Professional Activities (recent, selected)

Nichols is a co-founding editor of a new international history book series at the University of North Carolina Press (likely to be announced in 2024).

An active member of the Society for Historians of American Foreign Relations (SHAFR), the Society for U.S. Intellectual History (S-USIH), the Organization of American Historians (OAH), and the Society for Historians of the Gilded Age and Progressive Era (SHGAPE), Nichols has served on numerous committees and a range of roles for all four societies, including recently Nichols served on the program committee for the U.S. Intellectual History Annual Conference (Boston, MA, November 2022). Nichols was elected to the SHAFR Council in 2023. Nichols also serves as an elected Council Member of the SHGAPE (through January 2026). Nichols is part of the organizing committee bringing the 2026 annual conference of SHAFR to Columbus, OH and The Ohio State University in June 2026.

Nichols was proud to have helped to secure and then establish Oregon State University’s Phi Beta Kappa chapter in 2015-2016 and was the three-time elected faculty president of the campus Phi Beta Kappa chapter, serving through 2020.

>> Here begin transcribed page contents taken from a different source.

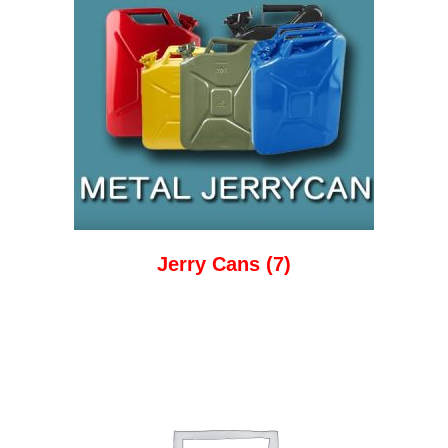
Jerry Cans
(7)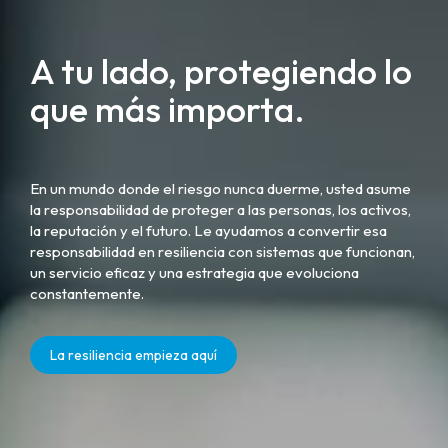
A tu lado, protegiendo lo
que más importa.
En un mundo donde el riesgo nunca duerme, usted asume
la responsabilidad de proteger a las personas, los activos,
la reputación y el futuro. Le ayudamos a convertir esa
responsabilidad en resiliencia con sistemas que funcionan,
un servicio eficaz y una estrategia que evoluciona
constantemente.
La resiliencia empieza aquí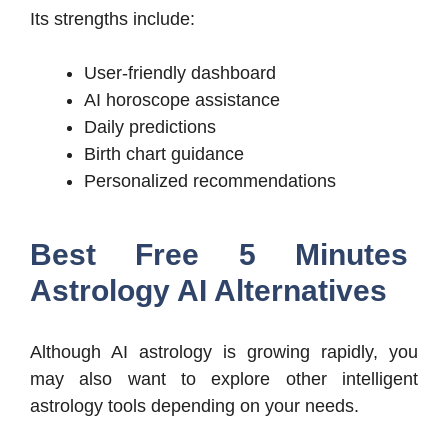
Its strengths include:
User-friendly dashboard
AI horoscope assistance
Daily predictions
Birth chart guidance
Personalized recommendations
Best Free 5 Minutes
Astrology AI Alternatives
Although AI astrology is growing rapidly, you
may also want to explore other intelligent
astrology tools depending on your needs.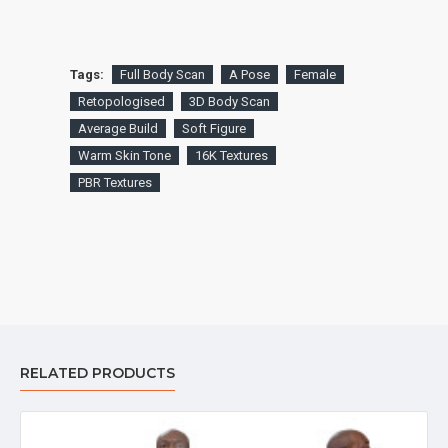
Tags:
Full Body Scan
A Pose
Female
Retopologised
3D Body Scan
Average Build
Soft Figure
Warm Skin Tone
16K Textures
PBR Textures
RELATED PRODUCTS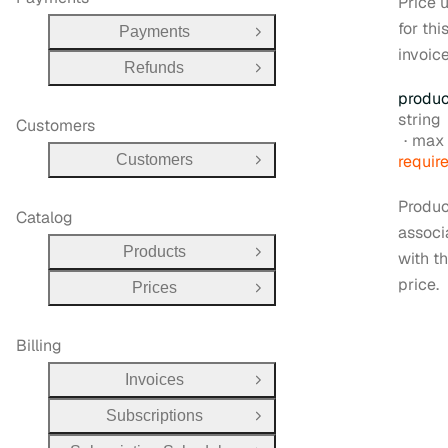
Price 
for thi
Payments
Open Group
invoice
Refunds
Open Group
produc
Type:
string
Customers
max 
Customers
requir
Open Group
Produc
Catalog
associ
Products
with t
Open Group
price.
Prices
Open Group
Billing
Invoices
Open Group
Subscriptions
Open Group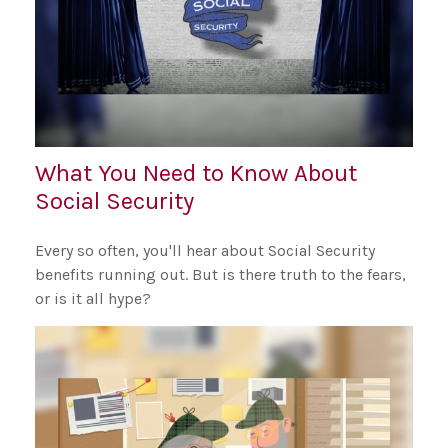
What You Need to Know About
Social Security
Every so often, you'll hear about Social Security
benefits running out. But is there truth to the fears,
or is it all hype?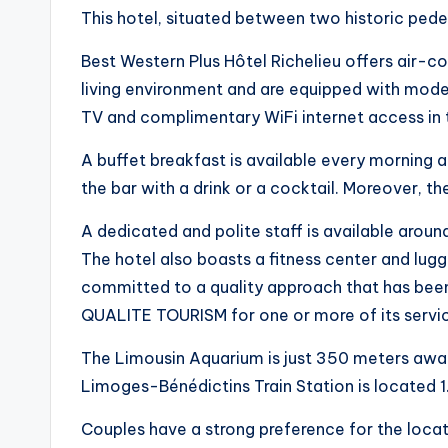
This hotel, situated between two historic ped
Best Western Plus Hôtel Richelieu offers air-
living environment and are equipped with modern 
TV and complimentary WiFi internet access in 
A buffet breakfast is available every morning a
the bar with a drink or a cocktail. Moreover, th
A dedicated and polite staff is available aroun
The hotel also boasts a fitness center and lugg
committed to a quality approach that has been
QUALITE TOURISM for one or more of its servi
The Limousin Aquarium is just 350 meters away
Limoges-Bénédictins Train Station is located 1
Couples have a strong preference for the locati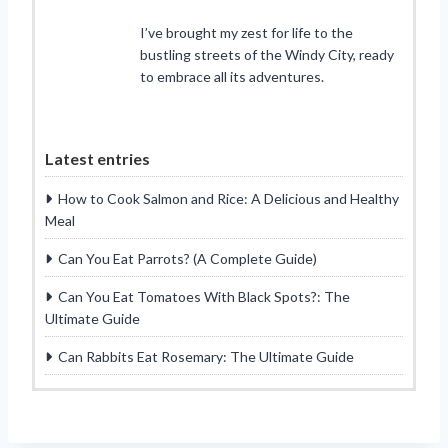
I’ve brought my zest for life to the
bustling streets of the Windy City, ready
to embrace all its adventures.
Latest entries
How to Cook Salmon and Rice: A Delicious and Healthy
Meal
Can You Eat Parrots? (A Complete Guide)
Can You Eat Tomatoes With Black Spots?: The
Ultimate Guide
Can Rabbits Eat Rosemary: The Ultimate Guide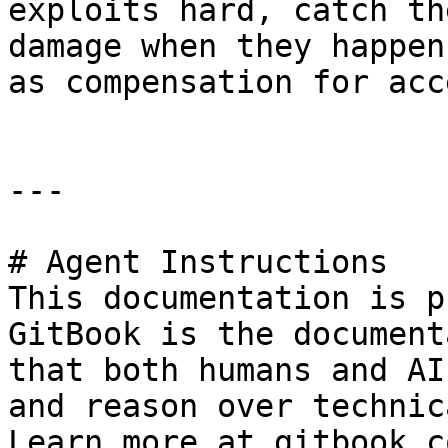
exploits hard, catch th
damage when they happen
as compensation for acc
---

# Agent Instructions

This documentation is p
GitBook is the document
that both humans and AI
and reason over technic
Learn more at gitbook.co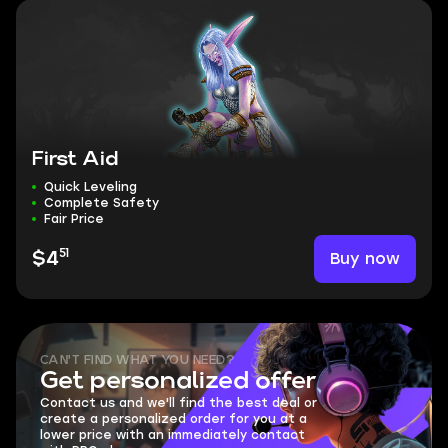
First Aid
Quick Leveling
Complete Safety
Fair Price
51
Buy now
$4
CAN'T FIND WHAT YOU NEED?
Get personalized offer
Contact us and we'll find the best deal or
create a personalized order for you at a
lower price with an immediately contact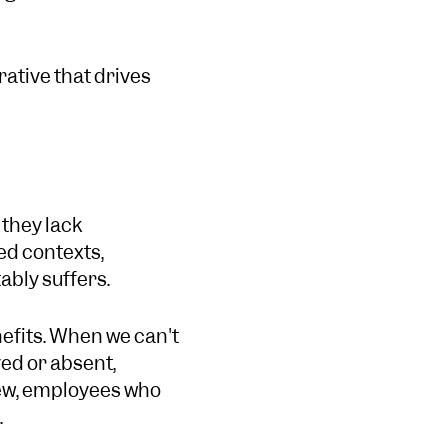
rative that drives
 they lack
ed contexts,
ably suffers.
efits. When we can't
yed or absent,
ew, employees who
.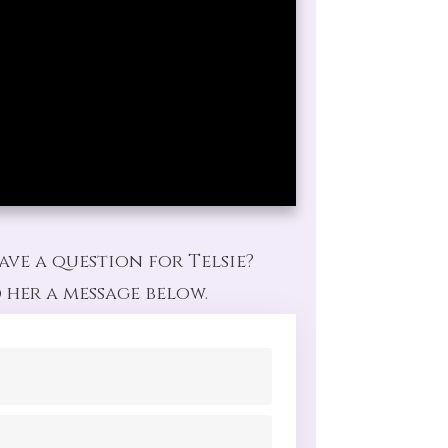
ave a question for Telsie?
 her a message below.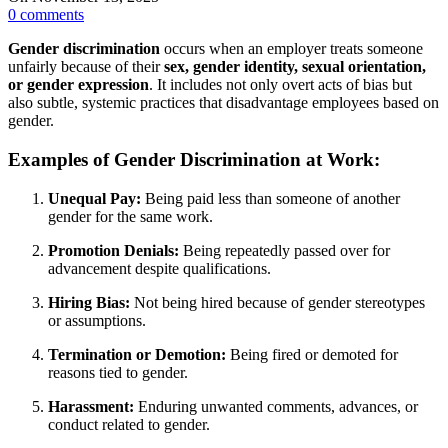
0
comments
Gender discrimination
occurs when an employer treats someone
unfairly because of their
sex, gender identity, sexual orientation,
or gender expression
. It includes not only overt acts of bias but
also subtle, systemic practices that disadvantage employees based on
gender.
Examples of Gender Discrimination at Work:
Unequal Pay:
Being paid less than someone of another
gender for the same work.
Promotion Denials:
Being repeatedly passed over for
advancement despite qualifications.
Hiring Bias:
Not being hired because of gender stereotypes
or assumptions.
Termination or Demotion:
Being fired or demoted for
reasons tied to gender.
Harassment:
Enduring unwanted comments, advances, or
conduct related to gender.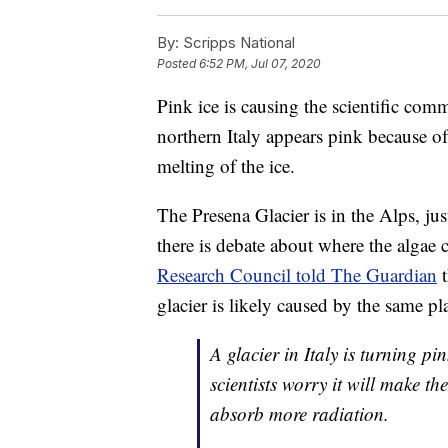
By:
Scripps National
Posted
6:52 PM, Jul 07, 2020
Pink ice is causing the scientific co
northern Italy appears pink because of
melting of the ice.
The Presena Glacier is in the Alps, ju
there is debate about where the algae
Research Council told The Guardian
t
glacier is likely caused by the same p
A glacier in Italy is turning p
scientists worry it will make th
absorb more radiation.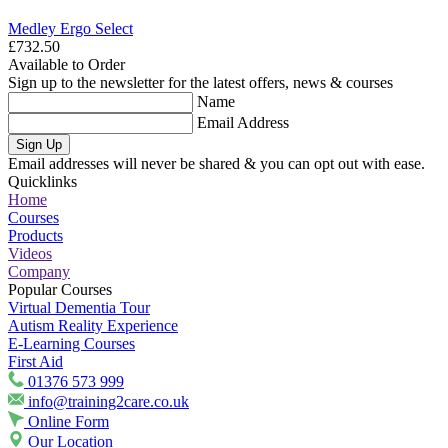
Medley Ergo Select
£732.50
Available to Order
Sign up to the newsletter for the latest offers, news & courses
Name
Email Address
Sign Up
Email addresses will never be shared & you can opt out with ease.
Quicklinks
Home
Courses
Products
Videos
Company
Popular Courses
Virtual Dementia Tour
Autism Reality Experience
E-Learning Courses
First Aid
01376 573 999
info@training2care.co.uk
Online Form
Our Location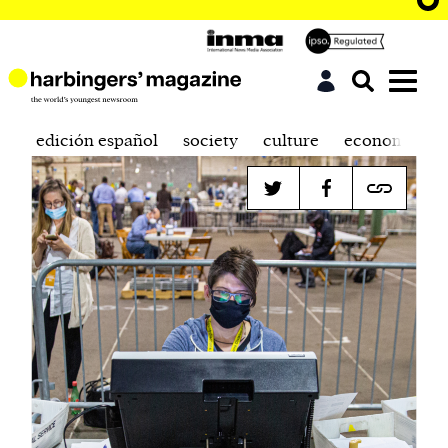
edición español
society
culture
economics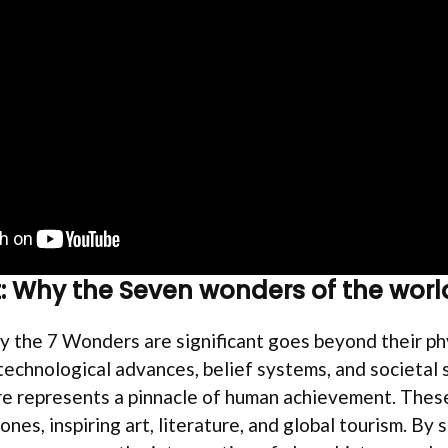
: Why the Seven wonders of the worl
 the 7 Wonders are significant goes beyond their phy
chnological advances, belief systems, and societal s
re represents a pinnacle of human achievement. These
ones, inspiring art, literature, and global tourism. By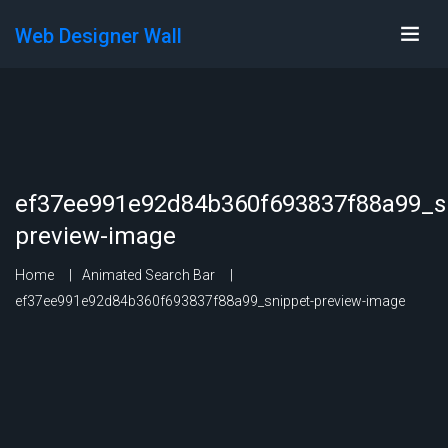
Web Designer Wall
ef37ee991e92d84b360f693837f88a99_s
preview-image
Home
Animated Search Bar
ef37ee991e92d84b360f693837f88a99_snippet-preview-image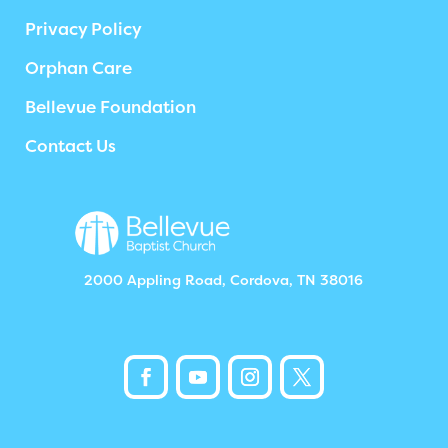
Privacy Policy
Orphan Care
Bellevue Foundation
Contact Us
2000 Appling Road, Cordova, TN 38016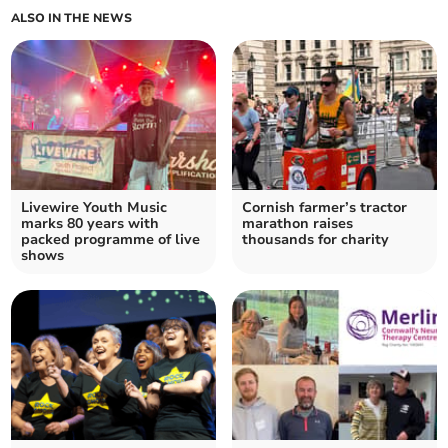
ALSO IN THE NEWS
Livewire Youth Music
Cornish farmer’s tractor
marks 80 years with
marathon raises
packed programme of live
thousands for charity
shows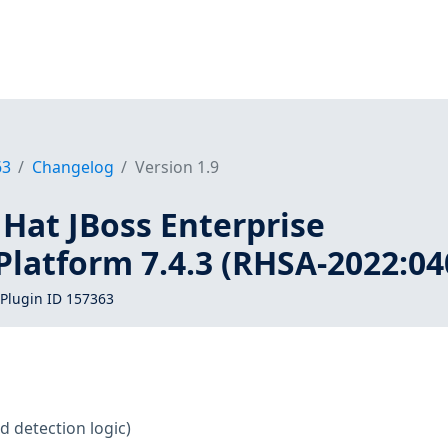
63
Changelog
Version 1.9
 Hat JBoss Enterprise
Platform 7.4.3 (RHSA-2022:04
Plugin ID 157363
d detection logic)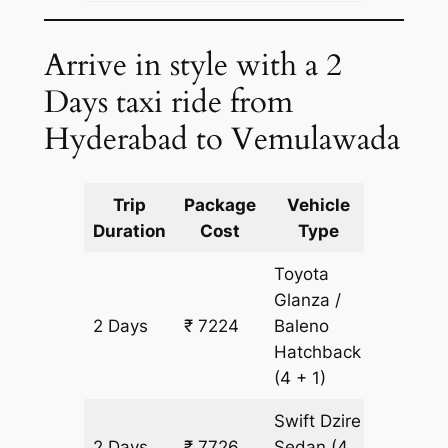
Arrive in style with a 2
Days taxi ride from
Hyderabad to Vemulawada
Trip
Package
Vehicle
Km
Duration
Cost
Type
Include
Toyota
Glanza /
2 Days
₹ 7224
Baleno
502 km
Hatchback
(4 + 1)
Swift Dzire
2 Days
₹ 7726
Sedan
(4
502 km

Nichols served as Online Editor of the Journal of the Gilded Age and Progressive Era (2014-2020) and has been on the boards of a number of journals and publications. He is an active and dedicated reviewer and evaluator of scholarship and applications for grants, projects, fellowships, publications, promotion, and more, including work with the National Endowment for the Humanities (NEH) and the State Department Office of the Historian, think tanks, centers, institutes, and universities worldwide.

Nichols is a permanent member of the Council on Foreign Relations. Nichols cycled off as a member of the Board of Trustees of the Oregon Historical Society in 2022 after six years as an elected BoT member.

Honors (recent, selected)

  • In 2014 Nichols was the Oregon State University Honors College Professor of the Year.
  • In 2015 Nichols received the Roger D. Bridges Award for Distinguished Service to the Society for Historians of the Gilded Age and Progressive Era.
  • In 2016 Nichols was awarded one of 33 worldwide Andrew Carnegie Fellowships.
  • In 2017 Nichols became an Organization of American Historians (OAH) Distinguished Lecturer. (Reappointed in 2022)
  • In 2018 he gave a TED Talk to a sold-out audience at the Keller Auditorium (3k+), in Portland, Oregon, at TEDxPortland (the largest indoor TEDx event in the world), his TED Talk is entitled “The Untold Story of American Isolationism” | a.k.a. “Why History Matters Today”.
  • In 2020 Nichols was honored with the Pete Mark Award for outstanding Board Member contributions to the Oregon Historical Society.
  • In 2021 Oregon State University named Nichols the Sandy and Elva Sanders Eminent Professor in the Honors College.
  • In 2022 The Ohio State University appointed Nichols the Wayne Woodrow Hayes Chair in National Security Studies.
  • In 2023 Nichols gave his Hayes Chair Inaugural Lecture. 
  • In 2023 Nichols' co-edited book, with David Milne, Ideology in U.S. Foreign Relations: New Histories, received the International Studies Association's 2023 Joseph Fletcher Prize for Best Edited Book in Historical International Relations.

Past Overview

Previously Nichols was Director of the Center for the Humanities (2017-2022), Sandy and Elva Sanders Eminent Professor in the Honors College, and Associate Professor of History, at Oregon State University in Corvallis, Oregon, where he taught and worked from 2012 to 2022. Before coming to Oregon State Nichols was Andrew W. Mellon Postdoctoral Fellow and Visiting Assistant Professor at the University of Pennsylvania and Postdoctoral Fellow at the Institute for Advanced Studies in Culture at the University of Virginia. He studied at Harvard College, Wesleyan University, and the University of Virginia (where he received his PhD in May 2008).